WHAT NEEDS TO BE DONE:
Which lines of the data contain the string "posedge"? Copy every one of them.

[Opening SUPPLIED DATA section]

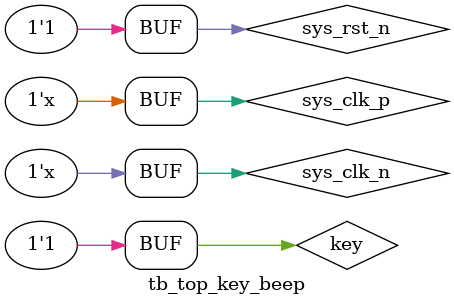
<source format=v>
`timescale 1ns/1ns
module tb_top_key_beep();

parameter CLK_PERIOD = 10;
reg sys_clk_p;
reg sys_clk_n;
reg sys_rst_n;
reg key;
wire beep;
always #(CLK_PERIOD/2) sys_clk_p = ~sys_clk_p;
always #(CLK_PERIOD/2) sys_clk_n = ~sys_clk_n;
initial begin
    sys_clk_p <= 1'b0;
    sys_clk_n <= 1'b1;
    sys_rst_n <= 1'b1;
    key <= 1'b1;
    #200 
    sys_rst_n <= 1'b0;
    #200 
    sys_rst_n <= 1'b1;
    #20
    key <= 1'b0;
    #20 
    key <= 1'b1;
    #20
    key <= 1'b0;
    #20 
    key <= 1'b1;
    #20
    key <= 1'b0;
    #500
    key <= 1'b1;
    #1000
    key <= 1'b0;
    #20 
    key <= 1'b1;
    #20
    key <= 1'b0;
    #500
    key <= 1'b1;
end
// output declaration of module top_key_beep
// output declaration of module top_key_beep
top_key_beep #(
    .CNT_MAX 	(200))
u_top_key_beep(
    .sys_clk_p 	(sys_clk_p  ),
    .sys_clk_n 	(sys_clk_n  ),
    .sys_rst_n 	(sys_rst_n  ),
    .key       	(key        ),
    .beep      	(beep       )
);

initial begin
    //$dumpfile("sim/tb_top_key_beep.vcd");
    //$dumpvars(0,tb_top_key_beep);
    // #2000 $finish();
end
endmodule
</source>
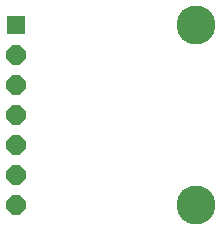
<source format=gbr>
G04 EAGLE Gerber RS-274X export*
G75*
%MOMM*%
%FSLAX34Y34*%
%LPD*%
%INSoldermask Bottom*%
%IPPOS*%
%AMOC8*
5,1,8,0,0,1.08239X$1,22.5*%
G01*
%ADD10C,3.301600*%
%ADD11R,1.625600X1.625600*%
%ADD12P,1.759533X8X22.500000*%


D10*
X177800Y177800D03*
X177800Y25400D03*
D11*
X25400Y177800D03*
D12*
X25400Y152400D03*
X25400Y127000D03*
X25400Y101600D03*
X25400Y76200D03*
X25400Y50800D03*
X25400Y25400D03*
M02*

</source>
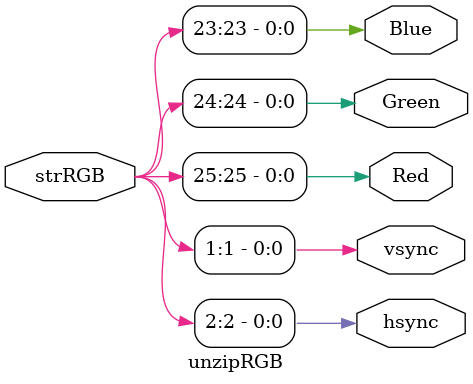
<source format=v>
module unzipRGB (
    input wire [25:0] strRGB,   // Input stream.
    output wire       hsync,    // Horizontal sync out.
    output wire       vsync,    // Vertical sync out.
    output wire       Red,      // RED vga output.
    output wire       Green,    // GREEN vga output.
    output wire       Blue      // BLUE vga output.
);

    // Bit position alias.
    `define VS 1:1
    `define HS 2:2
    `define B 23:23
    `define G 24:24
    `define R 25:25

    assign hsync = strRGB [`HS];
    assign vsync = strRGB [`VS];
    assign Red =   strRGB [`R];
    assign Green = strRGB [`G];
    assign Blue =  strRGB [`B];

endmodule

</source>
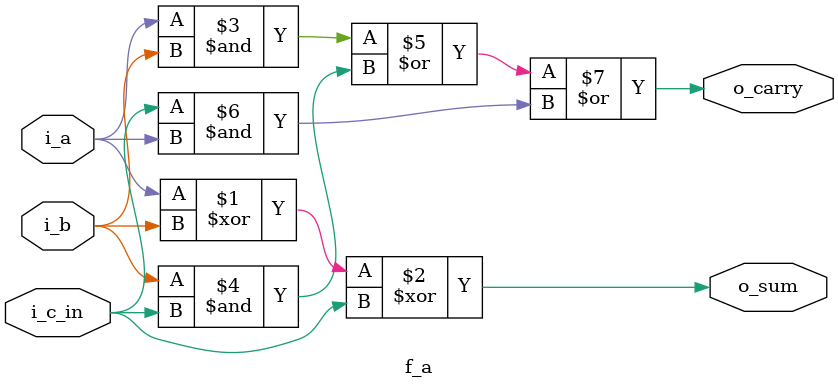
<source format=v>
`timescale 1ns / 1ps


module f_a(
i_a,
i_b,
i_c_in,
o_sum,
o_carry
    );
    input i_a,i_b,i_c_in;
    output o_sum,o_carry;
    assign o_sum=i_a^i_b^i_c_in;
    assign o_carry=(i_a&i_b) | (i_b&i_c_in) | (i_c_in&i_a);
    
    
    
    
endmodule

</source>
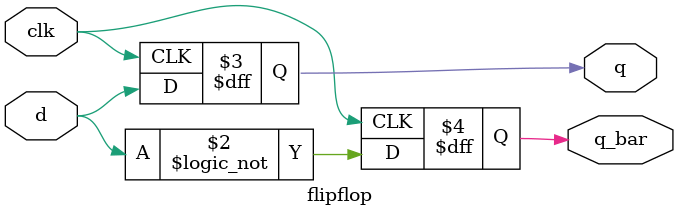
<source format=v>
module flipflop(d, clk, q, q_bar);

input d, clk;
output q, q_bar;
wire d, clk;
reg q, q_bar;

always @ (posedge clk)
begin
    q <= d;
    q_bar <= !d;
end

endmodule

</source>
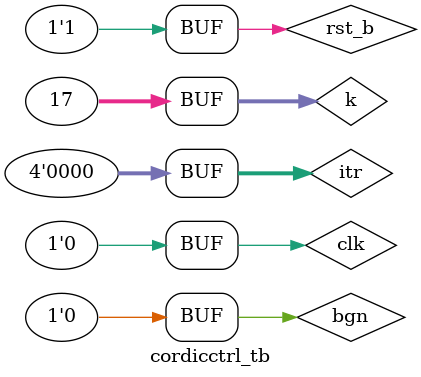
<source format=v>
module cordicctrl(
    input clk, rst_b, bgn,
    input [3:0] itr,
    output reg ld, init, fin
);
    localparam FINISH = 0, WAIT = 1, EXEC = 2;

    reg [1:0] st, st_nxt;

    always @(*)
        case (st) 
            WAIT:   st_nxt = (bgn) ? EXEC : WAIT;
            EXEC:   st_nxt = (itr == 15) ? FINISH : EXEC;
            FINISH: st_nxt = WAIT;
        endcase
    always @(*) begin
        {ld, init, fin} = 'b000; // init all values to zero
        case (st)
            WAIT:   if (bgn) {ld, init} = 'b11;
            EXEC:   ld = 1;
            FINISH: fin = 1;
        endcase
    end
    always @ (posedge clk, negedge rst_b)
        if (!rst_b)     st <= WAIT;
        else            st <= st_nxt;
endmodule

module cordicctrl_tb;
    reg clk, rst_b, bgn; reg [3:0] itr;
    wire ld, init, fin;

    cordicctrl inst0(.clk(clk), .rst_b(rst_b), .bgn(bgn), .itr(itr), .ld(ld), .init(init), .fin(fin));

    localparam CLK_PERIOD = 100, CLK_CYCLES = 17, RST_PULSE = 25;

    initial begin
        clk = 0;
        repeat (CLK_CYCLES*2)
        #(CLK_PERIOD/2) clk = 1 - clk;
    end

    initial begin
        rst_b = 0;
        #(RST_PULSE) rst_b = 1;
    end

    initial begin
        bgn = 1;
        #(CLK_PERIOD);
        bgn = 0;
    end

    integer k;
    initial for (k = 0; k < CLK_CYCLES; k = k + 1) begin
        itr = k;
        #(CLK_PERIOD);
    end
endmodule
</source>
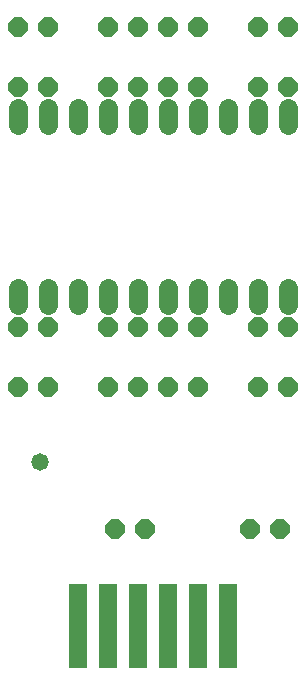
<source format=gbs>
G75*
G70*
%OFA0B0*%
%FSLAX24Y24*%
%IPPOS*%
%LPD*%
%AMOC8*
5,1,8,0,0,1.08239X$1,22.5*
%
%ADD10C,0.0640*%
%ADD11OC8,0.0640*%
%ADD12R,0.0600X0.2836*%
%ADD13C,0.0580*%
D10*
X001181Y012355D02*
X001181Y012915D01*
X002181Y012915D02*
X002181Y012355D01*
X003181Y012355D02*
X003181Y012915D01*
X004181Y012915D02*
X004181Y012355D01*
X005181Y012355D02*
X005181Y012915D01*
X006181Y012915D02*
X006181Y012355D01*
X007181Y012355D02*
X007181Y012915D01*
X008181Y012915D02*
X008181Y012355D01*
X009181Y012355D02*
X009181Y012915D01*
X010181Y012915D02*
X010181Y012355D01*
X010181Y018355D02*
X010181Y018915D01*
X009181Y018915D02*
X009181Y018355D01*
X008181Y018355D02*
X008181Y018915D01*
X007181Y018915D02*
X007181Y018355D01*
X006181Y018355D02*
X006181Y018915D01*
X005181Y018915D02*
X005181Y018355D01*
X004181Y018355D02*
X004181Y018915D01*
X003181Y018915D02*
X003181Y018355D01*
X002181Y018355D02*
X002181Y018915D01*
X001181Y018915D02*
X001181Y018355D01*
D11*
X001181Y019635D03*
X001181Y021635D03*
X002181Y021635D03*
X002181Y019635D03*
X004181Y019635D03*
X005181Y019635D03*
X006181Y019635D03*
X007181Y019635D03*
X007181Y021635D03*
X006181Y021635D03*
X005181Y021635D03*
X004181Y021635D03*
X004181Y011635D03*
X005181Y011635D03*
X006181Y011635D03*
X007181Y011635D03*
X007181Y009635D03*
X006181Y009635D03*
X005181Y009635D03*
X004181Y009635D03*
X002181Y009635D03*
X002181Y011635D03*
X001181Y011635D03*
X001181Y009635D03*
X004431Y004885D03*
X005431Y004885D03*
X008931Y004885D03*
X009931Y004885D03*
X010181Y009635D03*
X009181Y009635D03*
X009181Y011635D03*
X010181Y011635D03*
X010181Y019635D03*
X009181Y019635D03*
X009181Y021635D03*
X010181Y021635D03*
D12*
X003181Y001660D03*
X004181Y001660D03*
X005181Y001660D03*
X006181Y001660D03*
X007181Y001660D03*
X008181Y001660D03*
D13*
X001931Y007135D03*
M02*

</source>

[Closing SUPPLIED DATA section]

ANSWER FOR THE TASK:
always @ (posedge clk)
    always @ (posedge clk, negedge rst_b)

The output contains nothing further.